Le Ministre de la Santé, le Dr Domitien Ndihokubwayo a reçu l’ordre de faire passer tous les miliciens Imbornerakure comme infirmiers afin de présenter à la Banque Mondiale l’état financier qui goûte à la bonne utilisation des fonds reçus. Le problème, c’est que le bailleur des fonds maintenant dispose désormais d’une liste de bénéficiaires différente de celle initialement livrée où apparaissaient les vrais personnels soignants. Le risque est fort que la deuxième tranche du prêt ne soit pas débloquée et que l’aide soit suspendue.
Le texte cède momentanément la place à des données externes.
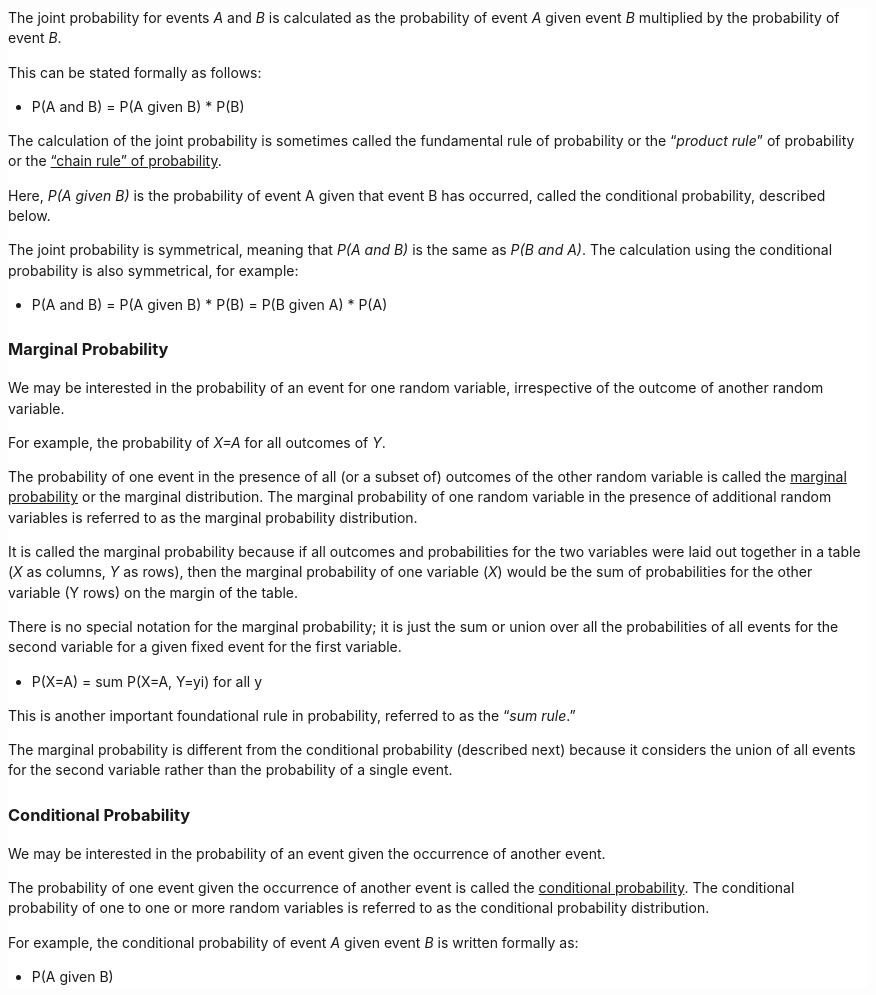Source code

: The joint probability for events _A_ and _B_ is calculated as the probability of event _A_ given event _B_ multiplied by the probability of event _B_.

This can be stated formally as follows:

*   P(A and B) = P(A given B) * P(B)

The calculation of the joint probability is sometimes called the fundamental rule of probability or the “_product rule_” of probability or the [“chain rule” of probability](https://en.wikipedia.org/wiki/Chain_rule_(probability)).

Here, _P(A given B)_ is the probability of event A given that event B has occurred, called the conditional probability, described below.

The joint probability is symmetrical, meaning that _P(A and B)_ is the same as _P(B and A)_. The calculation using the conditional probability is also symmetrical, for example:

*   P(A and B) = P(A given B) * P(B) = P(B given A) * P(A)

### Marginal Probability

We may be interested in the probability of an event for one random variable, irrespective of the outcome of another random variable.

For example, the probability of _X=A_ for all outcomes of _Y_.

The probability of one event in the presence of all (or a subset of) outcomes of the other random variable is called the [marginal probability](https://en.wikipedia.org/wiki/Marginal_distribution) or the marginal distribution. The marginal probability of one random variable in the presence of additional random variables is referred to as the marginal probability distribution.

It is called the marginal probability because if all outcomes and probabilities for the two variables were laid out together in a table (_X_ as columns, _Y_ as rows), then the marginal probability of one variable (_X_) would be the sum of probabilities for the other variable (Y rows) on the margin of the table.

There is no special notation for the marginal probability; it is just the sum or union over all the probabilities of all events for the second variable for a given fixed event for the first variable.

*   P(X=A) = sum P(X=A, Y=yi) for all y

This is another important foundational rule in probability, referred to as the “_sum rule_.”

The marginal probability is different from the conditional probability (described next) because it considers the union of all events for the second variable rather than the probability of a single event.

### Conditional Probability

We may be interested in the probability of an event given the occurrence of another event.

The probability of one event given the occurrence of another event is called the [conditional probability](https://en.wikipedia.org/wiki/Conditional_probability). The conditional probability of one to one or more random variables is referred to as the conditional probability distribution.

For example, the conditional probability of event _A_ given event _B_ is written formally as:

*   P(A given B)
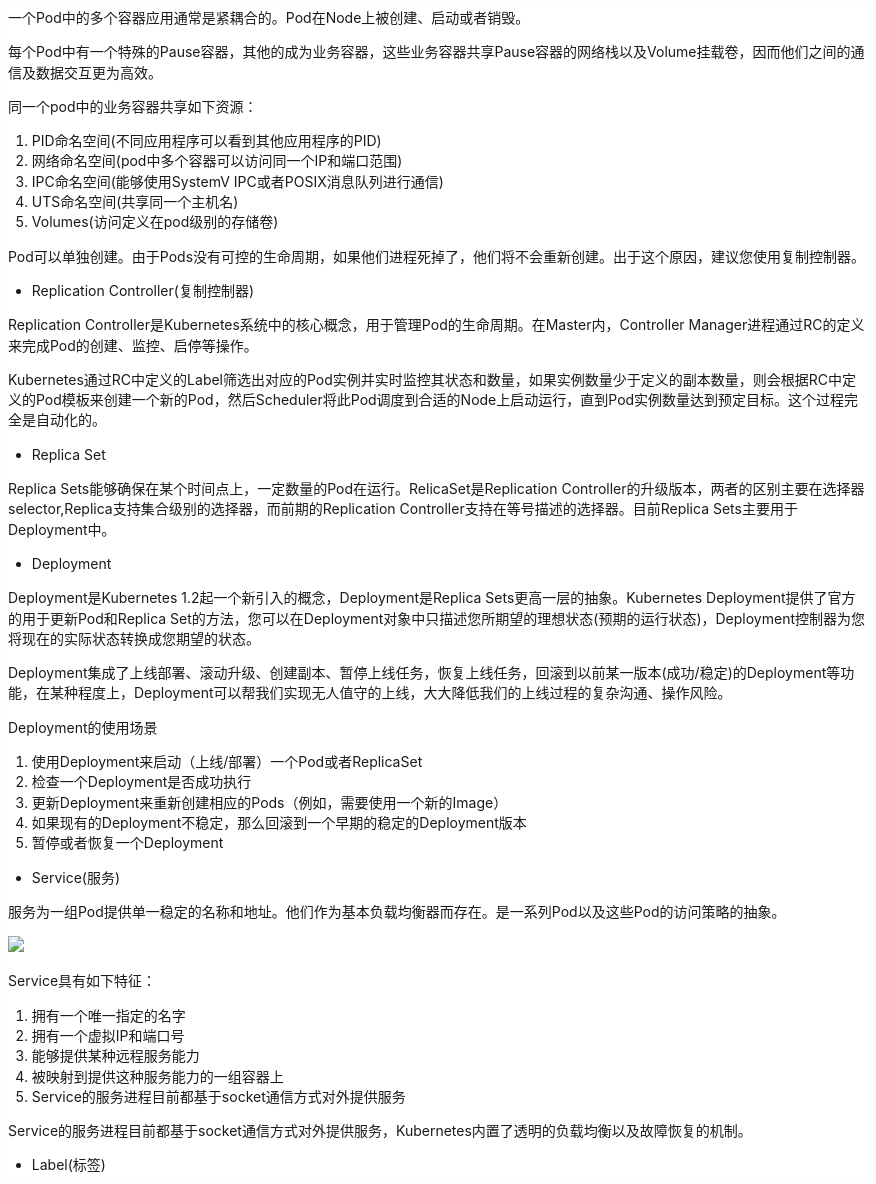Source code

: 一个Pod中的多个容器应用通常是紧耦合的。Pod在Node上被创建、启动或者销毁。

每个Pod中有一个特殊的Pause容器，其他的成为业务容器，这些业务容器共享Pause容器的网络栈以及Volume挂载卷，因而他们之间的通信及数据交互更为高效。

同一个pod中的业务容器共享如下资源：

1. PID命名空间(不同应用程序可以看到其他应用程序的PID)
1. 网络命名空间(pod中多个容器可以访问同一个IP和端口范围)
1. IPC命名空间(能够使用SystemV IPC或者POSIX消息队列进行通信)
1. UTS命名空间(共享同一个主机名)
1. Volumes(访问定义在pod级别的存储卷)

Pod可以单独创建。由于Pods没有可控的生命周期，如果他们进程死掉了，他们将不会重新创建。出于这个原因，建议您使用复制控制器。

- Replication Controller(复制控制器)

Replication Controller是Kubernetes系统中的核心概念，用于管理Pod的生命周期。在Master内，Controller Manager进程通过RC的定义来完成Pod的创建、监控、启停等操作。

Kubernetes通过RC中定义的Label筛选出对应的Pod实例并实时监控其状态和数量，如果实例数量少于定义的副本数量，则会根据RC中定义的Pod模板来创建一个新的Pod，然后Scheduler将此Pod调度到合适的Node上启动运行，直到Pod实例数量达到预定目标。这个过程完全是自动化的。

- Replica Set

Replica Sets能够确保在某个时间点上，一定数量的Pod在运行。RelicaSet是Replication Controller的升级版本，两者的区别主要在选择器selector,Replica支持集合级别的选择器，而前期的Replication Controller支持在等号描述的选择器。目前Replica Sets主要用于Deployment中。

- Deployment

Deployment是Kubernetes 1.2起一个新引入的概念，Deployment是Replica Sets更高一层的抽象。Kubernetes Deployment提供了官方的用于更新Pod和Replica Set的方法，您可以在Deployment对象中只描述您所期望的理想状态(预期的运行状态)，Deployment控制器为您将现在的实际状态转换成您期望的状态。

Deployment集成了上线部署、滚动升级、创建副本、暂停上线任务，恢复上线任务，回滚到以前某一版本(成功/稳定)的Deployment等功能，在某种程度上，Deployment可以帮我们实现无人值守的上线，大大降低我们的上线过程的复杂沟通、操作风险。

Deployment的使用场景

1. 使用Deployment来启动（上线/部署）一个Pod或者ReplicaSet
1. 检查一个Deployment是否成功执行
1. 更新Deployment来重新创建相应的Pods（例如，需要使用一个新的Image）
1. 如果现有的Deployment不稳定，那么回滚到一个早期的稳定的Deployment版本
1. 暂停或者恢复一个Deployment

- Service(服务)

服务为一组Pod提供单一稳定的名称和地址。他们作为基本负载均衡器而存在。是一系列Pod以及这些Pod的访问策略的抽象。

![](https://www.hi-linux.con/img/linux/k8s_0330_02.png)

Service具有如下特征：

1. 拥有一个唯一指定的名字
1. 拥有一个虚拟IP和端口号
1. 能够提供某种远程服务能力
1. 被映射到提供这种服务能力的一组容器上
1. Service的服务进程目前都基于socket通信方式对外提供服务

Service的服务进程目前都基于socket通信方式对外提供服务，Kubernetes内置了透明的负载均衡以及故障恢复的机制。

- Label(标签)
L’arrestation de la direction de l’hôpital de Kira est destinée à créer de graves répercussions au niveau international et à créer des difficultés à la décision de Bruxelles sur la levée des sanctions. Aucune remise en question de la décision n’est attendue pour ne pas perdre la face mais il est très probable un report du versement des financements européens au Burundi.
Des sources diplomatiques africaines préviennent qu’au sein de la population, notamment d’origine Hutu, règne un air de révolte tandis que des sources au sein du parti au pouvoir CNDD-FDD nous informent de l’escalade de la guerre interne à la junte militaire qui se bat désormais aux ordres d’assassinats émis soit par le général président Neva, alias Evariste Ndayishimiye, soit par son rival le maréchal général Alina-Guillauime Bunyoni.
« Le pillage systématique et incessant des ressources du pays a toujours été la principale caractéristique du CNDD-FDD depuis son arrivée au pouvoir en 2005, donc Ndayishimiye, Bunyoni et les autres cadres du parti représentent une continuité. La différence est pourtant fondamentale. Jusqu’en 2020, le chef suprême Nkurunziza était le seul destinataire du pillage organisé et des profits du commerce illégal de l’or du Congo, du trafic d’êtres humains et du trafic d’organes humains. C’est été Nkuruniza a décider le partager le butin avec les autres dirigeants selon leurs mérites et leur loyauté. Depuis sa mort, survenue le 25 juin 2020, le butin est directement géré par les cadres du parti, devenant source de tensions internes qui conduisent aujourd’hui à une véritable guerre interne qui détruit la cohésion du CNDD-FDD » explique un ancien cadre du régime des réfugiés à l’étranger.
Les informations obtenues révèlent la possibilité de violences graves causées par une rébellion populaire organisée par la majorité Hutu dans un futur proche qui pourrait profiter aux forces démocratiques qui combattent le régime racial HutuPower depuis 2015, parmi lesquelles le mouvement politique RED Tabara qui a récemment vaincu à l’Est du Congo, les unités de l’armée burundaise, les milices génocidaires Imbonerakure et les terroristes rwandais FDLR. Le mouvement RED Tabara rejoint également la rébellion congolaise M23 qui depuis deux semaines a repris les hostilités contre le gouvernement congolais de Kinshasa avec le soutien militaire du Rwanda et de l’Ouganda.